The pathogenesis of dengue virus infection in patients with sickle cell disease

Annually an estimated number of 50 - 100 million dengue virus (DENV) infections
occur in tropical and subtropical countries around the world. DENV-infection
usually results in a subclinical or self-limiting febrile disease but may also
lead to severe disease, previously known as Dengue haemorrhagic fever (DHF) and
Dengue shock syndrome (DSS). Severe disease is characterised by
thrombocytopenia, haemorrhagic manifestations, liver disturbances and a sudden
onset of vascular permeability, believed to be caused by a cytokine storm.

Important clinical symptoms of severe DENV infection are plasma leakage and
bleeding. It is believed that both symptoms are partially caused by activation
of endothelial cells. However, the primary target cells of DENV infection are
monocytes. It has been shown that endothelial cells can be infected with DENV
in vitro, but whether viral replication in endothelial cells really happens in
vivo is still a matter of debate.

A fatal case of a DENV infected patient with sickle cell disease celled to the
hypothesis that sickle anaemia may worsen the clinical course of a DENV
infection. During an outbreak in Cuba, a relationship between sickle cell
anaemia and severe DENV infections has been described. It was hypothesized that
the monocytes of patients with sickle cells disease have a lower inflammatory
set-point, which leads to activation of endothelial cells. Since endothelial
cells in patients with sickle cell disorder are activated without any
concurrent infection, it is conceivable that hyper-reactivity of macrophages
during DENV infection in these patients amplifies the activational status of
endothelial cells, leading to severe plasma leakage and bleeding.

To elucidate the pathogenetic mechanism of endothelial cell activation in DENV
infected patients with sickle cell disorder.
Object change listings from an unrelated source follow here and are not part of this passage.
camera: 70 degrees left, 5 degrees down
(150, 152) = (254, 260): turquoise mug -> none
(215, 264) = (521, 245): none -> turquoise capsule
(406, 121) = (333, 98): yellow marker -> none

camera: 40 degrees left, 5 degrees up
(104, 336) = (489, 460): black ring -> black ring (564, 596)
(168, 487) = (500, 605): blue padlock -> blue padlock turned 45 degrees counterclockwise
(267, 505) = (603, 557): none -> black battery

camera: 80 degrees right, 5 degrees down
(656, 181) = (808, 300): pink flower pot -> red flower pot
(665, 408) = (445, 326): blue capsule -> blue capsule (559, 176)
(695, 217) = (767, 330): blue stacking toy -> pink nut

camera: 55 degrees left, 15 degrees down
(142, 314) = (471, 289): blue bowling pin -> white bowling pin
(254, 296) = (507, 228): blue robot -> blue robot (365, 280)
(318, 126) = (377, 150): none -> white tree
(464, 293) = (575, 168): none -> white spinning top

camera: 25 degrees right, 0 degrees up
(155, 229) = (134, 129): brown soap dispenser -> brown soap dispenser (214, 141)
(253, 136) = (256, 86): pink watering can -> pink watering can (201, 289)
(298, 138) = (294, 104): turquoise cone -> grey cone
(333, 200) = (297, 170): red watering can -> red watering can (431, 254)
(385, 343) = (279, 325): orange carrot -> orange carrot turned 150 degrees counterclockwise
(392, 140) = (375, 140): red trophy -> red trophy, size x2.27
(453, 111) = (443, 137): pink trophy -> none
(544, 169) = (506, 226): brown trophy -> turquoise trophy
Experimental in vitro study with human-derived material

Patients visiting the out-patient clinic of the department of hematology (only
adults) of internal medicine will be asked to participate in this study. After
informed consent is obtained blood will be drawn via venipuncture.

The following specimens will be collected:
EDTA blood (20cc) in order to isolate PBMCs

Materials/methods
Peripheral blood will be drawn in 2 X 10 mL EDTA tubes. Samples will be kept at
40C and be processed immediately. The PBMCs will be separated from the other
blood fraction with a Ficoll layer. To set a baseline the PBMCs of patients
with HbSS and of healthy controls will be stimulated with LPS and conA to
investigate whether the inflammatory setpoint of PBMCs from patients with
sickle cell disease is indeed increased. Afterwards the PBMCs will be infected
with dengue virus and incubated with Human Umbilical Vein Endothelial Cells for
approximately 5-7 days. Every day samples from the supernatant will be taken
and the virus titre and certain coagulation (TF, sTM) and inflammatory
parameters (TNF-α, IL-1β) will be measured.

There may be a risk for pain and/or a hematoma at the venipuncture site.